Fig. 1 is the method flow diagram that super large file in parallel data block of the present invention based on Hadoop clusters is positioned.

Specific embodiment

Below in conjunction with the accompanying drawings the specific embodiment of the present invention is further described in detail.

Quantity and sequence of the present invention by control Map, determine the mapping relations between map processes and many data blocks, and And can be with location data block hereof position, allow specified Map processes to process specified data block.As shown in figure 1, the present invention Comprise the following steps that：

Hadoop environment is deployed on 4 computer nodes, wherein 1 computer node is name node （namenode）, in addition 3 is back end（datanode）, shared Computer Storage task, HDFS stored copies numbers For 3, each computer node in the cluster has independent CPU, internal memory, local hard drive and operating system；The cluster In each computer node by Ethernet or Infiniband（Support many " Convertion cable technology " for concurrently linking）Interconnection.

Described HDFS determinant attributes include：

（a）Allocating default file system, defines the port numbers of host computer system title and name node work；

（b）Configuration name node stores the directory listing of permanent metadata；

（c）Configuration data node deposits the directory listing of data block；

（d）The copy amount of configuration data node data storage；

The method of tectonic sequence file is any one of following method：

Step 4：Streaming by Hadoop clusters（Map and reduce function skills are called using non-JAVA language Art）Mode invocation step（3）In amended user program and step（2）In sequential file complete determining for parallel data block , the method for completing parallel data positioning is：By step（2）In super large data side-play amount and step（3）In super large The initial address of file completes the positioning of parallel data, and the input options of Hadoop clusters are set to step（3）Middle generation Inputformat options are set to map number of processes and are determined by the sequential file line number being input into by sequential file.

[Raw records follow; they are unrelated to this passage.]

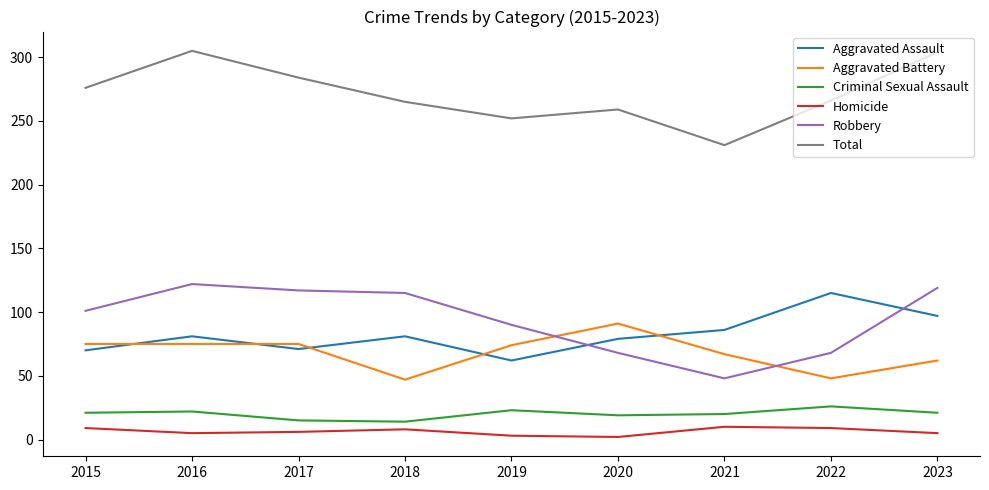

What is the total value across all series at 2021?

462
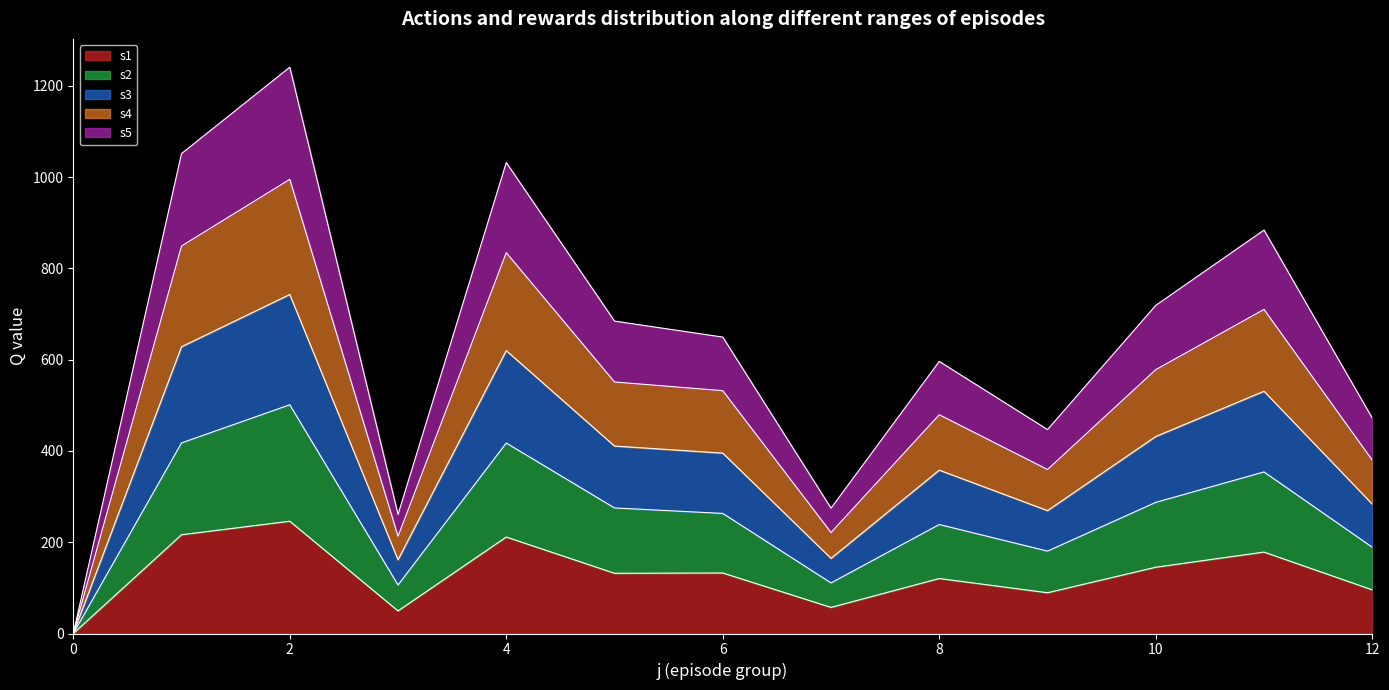

How many categories are shown in the chart?

13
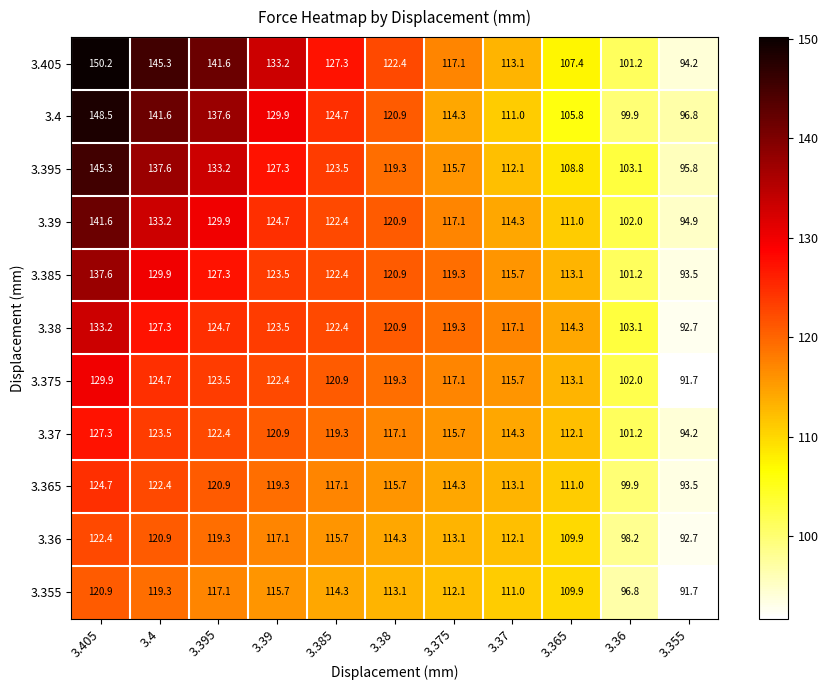

Is it true that 3.36 equals 109.9 at 3.365?

True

The content not being described in detail in description of the invention belongs to the known technology of those skilled in the art.

Claims

1. a kind of super large file in parallel data block localization method based on Hadoop clusters, it is characterised in that as follows including step：

Step 2：Construct specific sequential file；The content of the specific sequential file is integer, each integer exclusive 1 OK, in sequential file often go value be the data block in each map process super large file to be processed side-play amount, sequential file Line number be equal to the number of map processes and need the number of data block to be processed；

The method of tectonic sequence file is any one of following method：

A () generates specific sequence using Microsoft Office Excel by row mode, then copy text in row mode In presents；

B () under vim editing machine command modes keys in order and generates specific sequential file；

C () manually generates the irregular sequential file of needs；

D () generates specific sequential file by autoexec or script file；

Step 3：Modification user program enables user program to receive the data that is transmitted by standard inlet flow, converts the data into Integer data, and the initial address by the data block in super large file to be read in the integer data setting program；

Step 4：In by amended user program and step 2 in the streaming modes invocation step 3 of Hadoop clusters Sequential file completes the positioning of parallel data block, and the method for completing parallel data block positioning is：By using Hadoop clusters Streaming modes realize finder parallelization, by the side-play amount and step 3 of the super large file of sequential file in step 2 In the initial address of super large file complete the positioning of data.

2. a kind of super large file in parallel data block localization method based on Hadoop clusters as claimed in claim 1, its feature It is：Each computer node in the cluster has independent CPU, internal memory, local hard drive and operating system.

3. a kind of super large file in parallel data block localization method based on Hadoop clusters as claimed in claim 1, its feature It is：Each computer node in the cluster is interconnected by Ethernet or Infiniband.